Young feminists, listen to your elders
Margaret Atwood is right: we must defend due process.
Margaret Atwood, author of The Handmaid’s Tale and feminist hero, has apparently lost her halo.
After writing a piece raising concerns about the #MeToo movement in the Globe and Mail, Atwood has been slammed as yet another traitor to the feminist cause. Following a backlash to her article from Twitter users, Atwood sarcastically tweeted: ‘Taking a break from being Supreme Being Goddess, omniscient, omnipotent, and responsible for all ills. Sorry I have failed the world so far on gender equality.’
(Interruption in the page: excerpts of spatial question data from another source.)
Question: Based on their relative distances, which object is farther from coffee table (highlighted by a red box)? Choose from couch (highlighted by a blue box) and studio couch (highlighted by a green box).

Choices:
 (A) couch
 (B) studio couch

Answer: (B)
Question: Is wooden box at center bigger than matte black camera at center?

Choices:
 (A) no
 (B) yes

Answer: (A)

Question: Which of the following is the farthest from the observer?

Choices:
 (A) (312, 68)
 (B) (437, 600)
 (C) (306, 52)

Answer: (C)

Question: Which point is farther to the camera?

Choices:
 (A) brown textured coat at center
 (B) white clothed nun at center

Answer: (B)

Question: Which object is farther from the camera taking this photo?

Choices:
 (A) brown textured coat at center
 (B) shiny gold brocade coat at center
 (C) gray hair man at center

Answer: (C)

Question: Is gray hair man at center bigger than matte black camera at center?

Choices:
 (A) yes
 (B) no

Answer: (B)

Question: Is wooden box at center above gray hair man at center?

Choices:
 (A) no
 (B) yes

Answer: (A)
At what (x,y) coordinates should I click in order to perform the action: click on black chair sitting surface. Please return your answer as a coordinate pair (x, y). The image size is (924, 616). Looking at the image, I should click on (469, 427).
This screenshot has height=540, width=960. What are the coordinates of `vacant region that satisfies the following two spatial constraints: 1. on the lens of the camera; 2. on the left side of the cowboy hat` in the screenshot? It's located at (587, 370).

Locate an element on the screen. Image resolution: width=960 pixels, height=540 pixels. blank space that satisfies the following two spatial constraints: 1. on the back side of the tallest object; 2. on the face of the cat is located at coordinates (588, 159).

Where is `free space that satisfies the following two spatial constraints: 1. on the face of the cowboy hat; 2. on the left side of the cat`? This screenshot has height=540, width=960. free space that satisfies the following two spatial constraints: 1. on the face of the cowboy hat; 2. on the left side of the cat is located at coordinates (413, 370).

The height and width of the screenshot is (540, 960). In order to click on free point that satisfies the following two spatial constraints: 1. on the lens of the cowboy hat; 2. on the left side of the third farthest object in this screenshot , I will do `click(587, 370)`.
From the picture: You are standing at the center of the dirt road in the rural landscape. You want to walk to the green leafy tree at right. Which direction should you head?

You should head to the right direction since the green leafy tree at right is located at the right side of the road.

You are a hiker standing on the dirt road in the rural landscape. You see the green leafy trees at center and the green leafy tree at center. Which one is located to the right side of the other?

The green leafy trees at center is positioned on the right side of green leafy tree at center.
What did Atwood say that was so offensive? She argued that in order for the fight for women’s equality to mean something, we have to protect due process. This is what has enraged so many – a defence of justice. Beyond that, Atwood’s article was gentle, thoughtful and firmly on the side of women. ‘This is a very important moment. I hope it will not be squandered’, she wrote. ‘In order to have civil and human rights for women there have to be civil and human rights, period’, she continued, warning against the growing trend among #MeToo campaigners to call for the sacking and condemnation of alleged sexual abusers on the basis of hearsay.
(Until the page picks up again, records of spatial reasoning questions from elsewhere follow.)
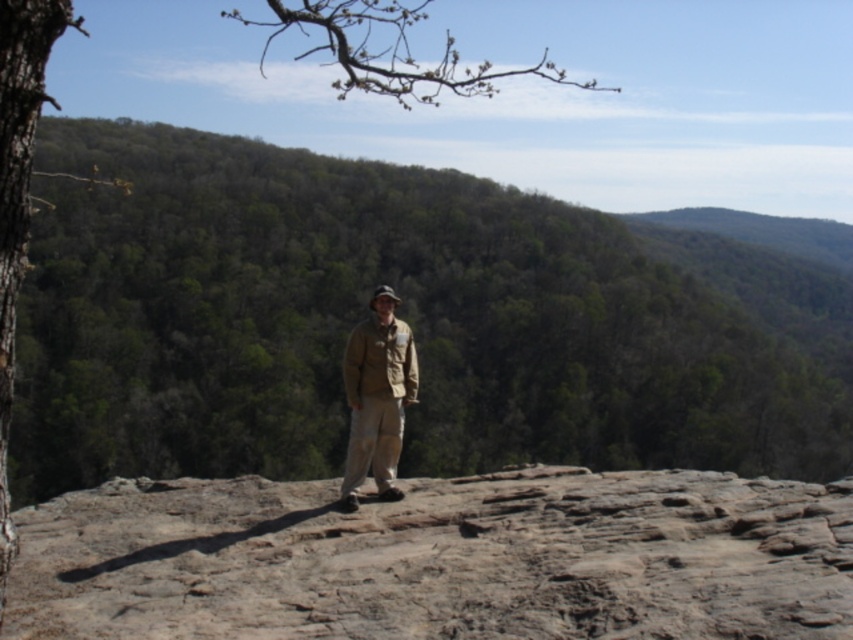
Question: Which is nearer to the khaki fabric jacket at center?

Choices:
 (A) smooth bark tree at upper left
 (B) green leafy mountain at center
 (C) brown rocky hillside at center

Answer: (C)

Question: Which is farther from the smooth bark tree at upper left?

Choices:
 (A) brown rocky hillside at center
 (B) khaki fabric jacket at center

Answer: (A)

Question: Which point is closer to the camera taking this photo?

Choices:
 (A) (393, 320)
 (B) (73, 506)
 (C) (705, 323)
 (D) (323, 48)

Answer: (A)

Question: Can you confirm if brown rocky hillside at center is bigger than khaki fabric jacket at center?

Choices:
 (A) no
 (B) yes

Answer: (A)

Question: Is green leafy mountain at center above brown rocky hillside at center?

Choices:
 (A) yes
 (B) no

Answer: (A)

Question: Does green leafy mountain at center have a lesser width compared to smooth bark tree at upper left?

Choices:
 (A) no
 (B) yes

Answer: (A)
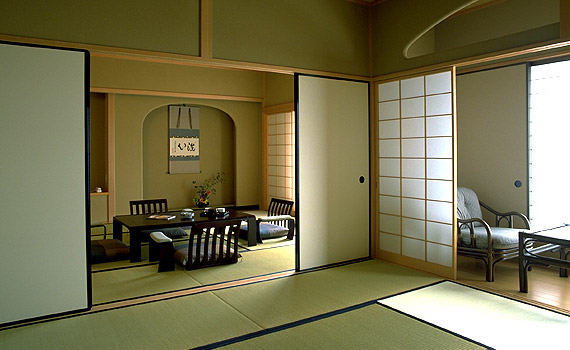
At what (x,y) coordinates should I click in order to perform the action: click on green carpet. Please return your answer as a coordinate pair (x, y). The width and height of the screenshot is (570, 350). Looking at the image, I should click on (325, 290), (137, 343), (329, 331), (157, 280), (247, 270), (109, 229), (272, 241).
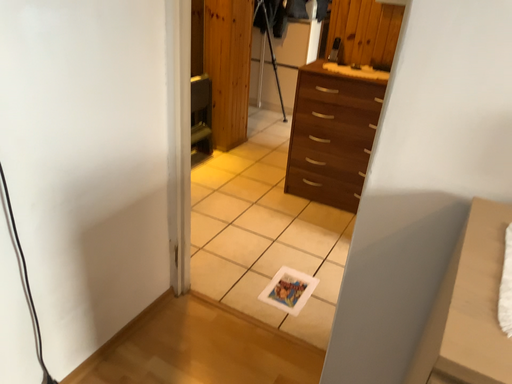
Atwood’s article was primarily addressing a particular case of injustice. The University of British Columbia (UBC) recently sacked a professor on the basis of secret and unsubstantiated claims, and made public the investigation into the allegations before the professor was informed. In response, Atwood and others signed a letter in protest, calling for UBC to reveal what had happened, and to address the fact that it had acted irresponsibly in wrecking this man’s reputation and career. For defending a man against what she describes as something akin to a Salem witch trial, Atwood has been called a traitor and a bad feminist.
This story is all too familiar. Every time a (usually older) woman suggests that calling for scalps on social media might not be the best way to further women’s freedom, she gets told she is a bad woman. Anjelica Huston, Anne Robinson, Dame Ann Leslie, Catherine Deneuve, Katie Roiphe, Laura Kipnis and other prominent female figures who have raised concerns about the sexual-harassment panic have all been dismissed as out of touch. And, funnily enough, those launching attacks on these women tend to be other women. Atwood has noticed this, warning in her piece that ‘a war among women, as opposed to a war on women, is always pleasing to those who do not wish women well’.
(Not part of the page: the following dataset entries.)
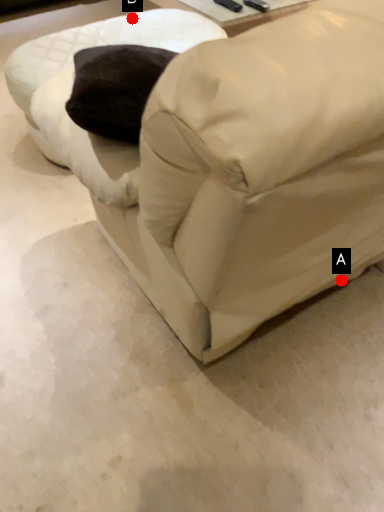
Question: Two points are circled on the image, labeled by A and B beside each circle. Which point is farther to the camera?

Choices:
 (A) A is further
 (B) B is further

Answer: (B)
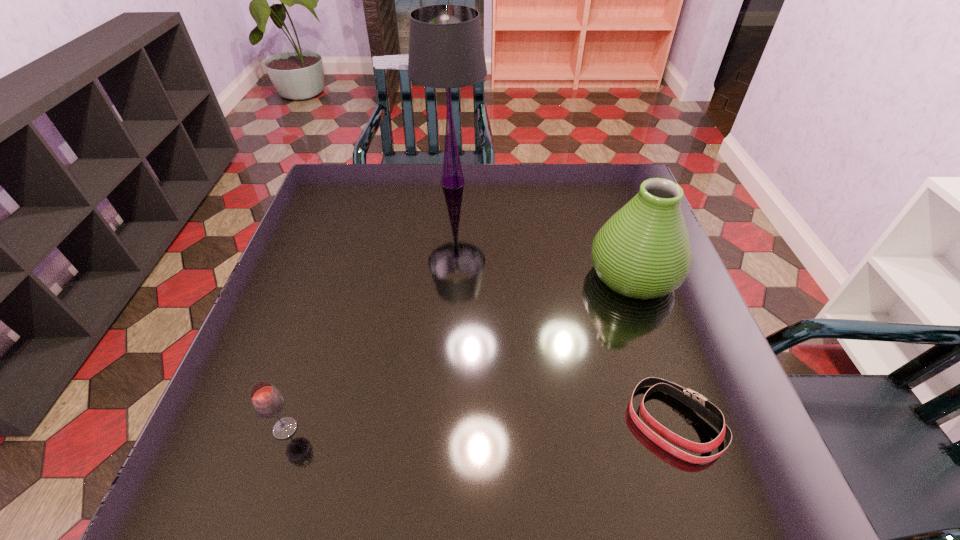
I want to click on vacant space that's between the glass drink container and the shortest object, so click(480, 426).

What are the coordinates of `object that is the third closest to the vase` in the screenshot? It's located at (267, 401).

This screenshot has width=960, height=540. What are the coordinates of `object that is the third closest to the farthest object` in the screenshot? It's located at (267, 401).

This screenshot has width=960, height=540. What are the coordinates of `free space in the image that satisfies the following two spatial constraints: 1. on the back side of the glass drink container; 2. on the right side of the shortest object` in the screenshot? It's located at (287, 423).

Image resolution: width=960 pixels, height=540 pixels. In order to click on vacant area in the image that satisfies the following two spatial constraints: 1. on the back side of the second farthest object; 2. on the left side of the shortest object in this screenshot , I will do `click(626, 275)`.

This screenshot has width=960, height=540. I want to click on free location that satisfies the following two spatial constraints: 1. on the back side of the second tallest object; 2. on the right side of the shortest object, so click(x=626, y=275).

Locate an element on the screen. free space that satisfies the following two spatial constraints: 1. on the front-facing side of the third shortest object; 2. on the left side of the lampshade is located at coordinates (445, 275).

You are a GUI agent. You are given a task and a screenshot of the screen. Output one action in this format:
    pyautogui.click(x=<x>, y=<y>)
    Task: Click on the vacant region that satisfies the following two spatial constraints: 1. on the front-facing side of the third shortest object; 2. on the left side of the lampshade
    
    Given the screenshot: What is the action you would take?
    pyautogui.click(x=445, y=275)

Find the location of a particular element. The height and width of the screenshot is (540, 960). free location that satisfies the following two spatial constraints: 1. on the front-facing side of the third object from right to left; 2. on the left side of the shortest object is located at coordinates (434, 423).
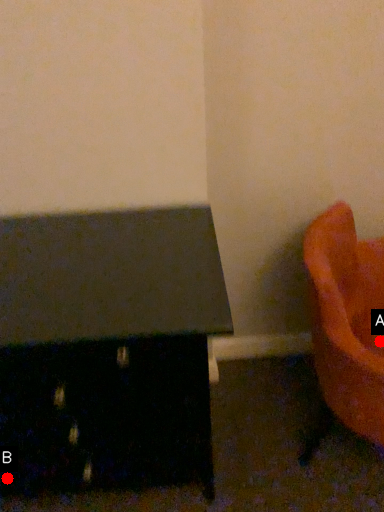
Question: Two points are circled on the image, labeled by A and B beside each circle. Among these points, which one is nearest to the camera?

Choices:
 (A) A is closer
 (B) B is closer

Answer: (A)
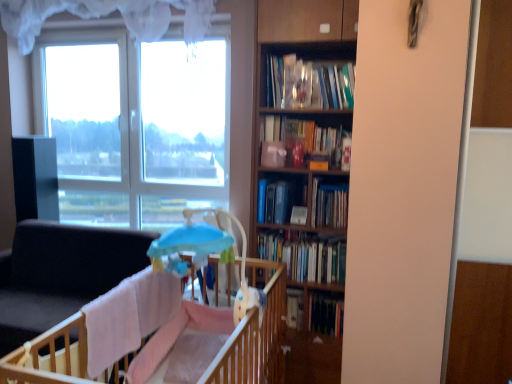
Question: Is the position of wooden bookcase at center more distant than that of light blue plastic baby carriage at center?

Choices:
 (A) no
 (B) yes

Answer: (B)

Question: Considering the relative positions of wooden bookcase at center and light blue plastic baby carriage at center in the image provided, is wooden bookcase at center to the right of light blue plastic baby carriage at center from the viewer's perspective?

Choices:
 (A) no
 (B) yes

Answer: (B)

Question: From the image's perspective, would you say wooden bookcase at center is shown under light blue plastic baby carriage at center?

Choices:
 (A) yes
 (B) no

Answer: (B)

Question: Is wooden bookcase at center bigger than light blue plastic baby carriage at center?

Choices:
 (A) yes
 (B) no

Answer: (A)

Question: Can you confirm if wooden bookcase at center is shorter than light blue plastic baby carriage at center?

Choices:
 (A) yes
 (B) no

Answer: (B)

Question: Does point (199, 69) appear closer or farther from the camera than point (310, 329)?

Choices:
 (A) closer
 (B) farther

Answer: (B)

Question: In terms of width, does transparent glass window at upper left look wider or thinner when compared to hardcover book at center, the 5th book viewed from the top?

Choices:
 (A) wide
 (B) thin

Answer: (A)

Question: From a real-world perspective, is transparent glass window at upper left physically located above or below hardcover book at center, the 5th book viewed from the top?

Choices:
 (A) above
 (B) below

Answer: (A)

Question: From the image's perspective, is transparent glass window at upper left positioned above or below hardcover book at center, the 5th book viewed from the top?

Choices:
 (A) above
 (B) below

Answer: (A)

Question: From the image's perspective, is hardcover book at center, which appears as the 1th book when ordered from the bottom, above or below light blue plastic baby carriage at center?

Choices:
 (A) below
 (B) above

Answer: (A)

Question: Is hardcover book at center, the 5th book viewed from the top, spatially inside light blue plastic baby carriage at center, or outside of it?

Choices:
 (A) inside
 (B) outside

Answer: (B)

Question: Looking at the image, does hardcover book at center, which appears as the 1th book when ordered from the bottom, seem bigger or smaller compared to light blue plastic baby carriage at center?

Choices:
 (A) big
 (B) small

Answer: (B)

Question: Is point (321, 301) closer or farther from the camera than point (230, 251)?

Choices:
 (A) farther
 (B) closer

Answer: (A)

Question: In the image, is hardcover book at center, which appears as the 2th book when ordered from the bottom, positioned in front of or behind hardcover book at center, the 5th book viewed from the top?

Choices:
 (A) behind
 (B) front

Answer: (A)

Question: Considering the positions of hardcover book at center, which is counted as the 4th book, starting from the top, and hardcover book at center, the 5th book viewed from the top, in the image, is hardcover book at center, which is counted as the 4th book, starting from the top, wider or thinner than hardcover book at center, the 5th book viewed from the top,?

Choices:
 (A) wide
 (B) thin

Answer: (A)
Why have accountability and transparency been framed as antithetical to women’s rights, Atwood asks? The answer is because the #MeToo movement isn’t really interested in justice. If a feminist heroine like Margaret Atwood, who was even name-dropped in gushing pro-#MeToo speeches at this year’s Golden Globes, can be slammed as an enemy of women, you know that this social-media panic has lost touch with reality. It is eating its own.
If we want to get serious about women’s rights, we have to defend justice and due process. Young outraged women have been telling Atwood and other #MeToo critics that they need to shut up and listen to the youth. I think it’s about time today’s petulant feminists shut up and listened to their elders.